◆ **Source passage**:

------------

`Lib/tokenize.py`

cpython 3.14 @ ab2d84fe1023/Lib/tokenize.py

tokenize is a pure-Python lexer that operates on a readline callable rather than a raw string. Every call to readline must return a single line including its trailing newline, or an empty bytes/str to signal EOF. The module builds a set of compiled regular expressions at import time and drives them through a single _tokenize generator.

The public API has two entry points. tokenize(readline) expects a bytes-returning callable and auto-detects the source encoding via detect_encoding. generate_tokens(readline) expects a str-returning callable and skips encoding detection. Both yield TokenInfo namedtuples. A companion untokenize function reconstructs source text from a token sequence.

------------

◆ **Information supplied**:
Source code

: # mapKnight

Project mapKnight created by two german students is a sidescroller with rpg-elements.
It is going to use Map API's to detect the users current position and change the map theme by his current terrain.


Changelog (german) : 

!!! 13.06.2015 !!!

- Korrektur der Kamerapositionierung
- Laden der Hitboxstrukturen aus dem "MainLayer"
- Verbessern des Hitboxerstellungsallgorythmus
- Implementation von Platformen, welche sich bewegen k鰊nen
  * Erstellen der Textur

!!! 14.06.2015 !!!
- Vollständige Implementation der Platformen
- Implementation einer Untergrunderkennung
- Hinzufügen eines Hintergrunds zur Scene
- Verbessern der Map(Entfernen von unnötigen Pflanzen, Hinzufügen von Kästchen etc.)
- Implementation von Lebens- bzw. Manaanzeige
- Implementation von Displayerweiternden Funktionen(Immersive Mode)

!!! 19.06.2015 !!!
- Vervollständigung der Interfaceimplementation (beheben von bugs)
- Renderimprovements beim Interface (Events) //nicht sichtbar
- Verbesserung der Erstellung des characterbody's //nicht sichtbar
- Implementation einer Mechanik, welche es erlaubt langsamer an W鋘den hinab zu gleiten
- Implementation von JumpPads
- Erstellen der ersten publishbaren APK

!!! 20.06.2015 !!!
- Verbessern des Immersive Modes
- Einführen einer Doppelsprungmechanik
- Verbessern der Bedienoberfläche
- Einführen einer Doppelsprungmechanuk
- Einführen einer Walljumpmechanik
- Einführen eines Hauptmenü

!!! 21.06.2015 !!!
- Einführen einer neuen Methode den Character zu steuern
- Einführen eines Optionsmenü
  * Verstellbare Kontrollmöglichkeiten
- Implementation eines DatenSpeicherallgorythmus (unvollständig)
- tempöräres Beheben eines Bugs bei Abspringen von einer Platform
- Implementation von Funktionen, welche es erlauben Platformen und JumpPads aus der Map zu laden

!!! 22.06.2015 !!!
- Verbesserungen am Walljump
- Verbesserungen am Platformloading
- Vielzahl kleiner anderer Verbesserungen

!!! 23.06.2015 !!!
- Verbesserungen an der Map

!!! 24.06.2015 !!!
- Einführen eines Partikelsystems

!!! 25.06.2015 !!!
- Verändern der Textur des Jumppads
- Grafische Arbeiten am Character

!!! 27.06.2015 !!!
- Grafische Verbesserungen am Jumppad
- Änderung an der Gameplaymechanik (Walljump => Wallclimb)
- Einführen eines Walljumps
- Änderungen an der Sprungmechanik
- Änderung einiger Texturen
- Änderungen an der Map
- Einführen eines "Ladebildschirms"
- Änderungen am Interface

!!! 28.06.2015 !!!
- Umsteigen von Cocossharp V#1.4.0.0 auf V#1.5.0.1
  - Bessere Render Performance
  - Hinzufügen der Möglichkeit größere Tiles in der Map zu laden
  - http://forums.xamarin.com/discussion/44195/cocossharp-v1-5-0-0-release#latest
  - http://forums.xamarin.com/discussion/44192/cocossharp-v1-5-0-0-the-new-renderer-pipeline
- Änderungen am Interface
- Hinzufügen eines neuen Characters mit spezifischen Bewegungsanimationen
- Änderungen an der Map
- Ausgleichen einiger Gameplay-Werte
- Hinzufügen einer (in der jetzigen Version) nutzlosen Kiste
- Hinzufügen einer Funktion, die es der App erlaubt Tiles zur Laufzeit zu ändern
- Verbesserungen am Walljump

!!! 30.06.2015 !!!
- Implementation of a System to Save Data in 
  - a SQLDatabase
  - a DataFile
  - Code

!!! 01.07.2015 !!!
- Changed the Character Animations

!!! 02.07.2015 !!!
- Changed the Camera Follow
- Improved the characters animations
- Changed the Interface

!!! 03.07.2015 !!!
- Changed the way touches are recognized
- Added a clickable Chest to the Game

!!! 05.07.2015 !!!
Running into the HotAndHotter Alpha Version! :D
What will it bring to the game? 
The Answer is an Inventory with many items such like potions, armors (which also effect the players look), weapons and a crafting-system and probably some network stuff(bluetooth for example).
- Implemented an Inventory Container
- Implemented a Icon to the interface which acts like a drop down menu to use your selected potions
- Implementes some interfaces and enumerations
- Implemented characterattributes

------------

◆ **Work request 1**:
Answer these questions from the tokenize description, one line each:
(a) What must readline return to signal end of file?
(b) Which function does tokenize(readline) use to detect the source encoding?
(c) Which function rebuilds source text from a token sequence?
◆ **Work request 2**:
According to the tokenize description, why would a readline call return an empty bytes or str value instead of a line? Answer in one to three sentences.

◆ **Response 1**:
(a) An empty bytes or str value.
(b) detect_encoding.
(c) untokenize.

◆ **Response 2**:
A readline call returns an empty bytes or str value to signal end of file. Every other call must return a single line that includes its trailing newline.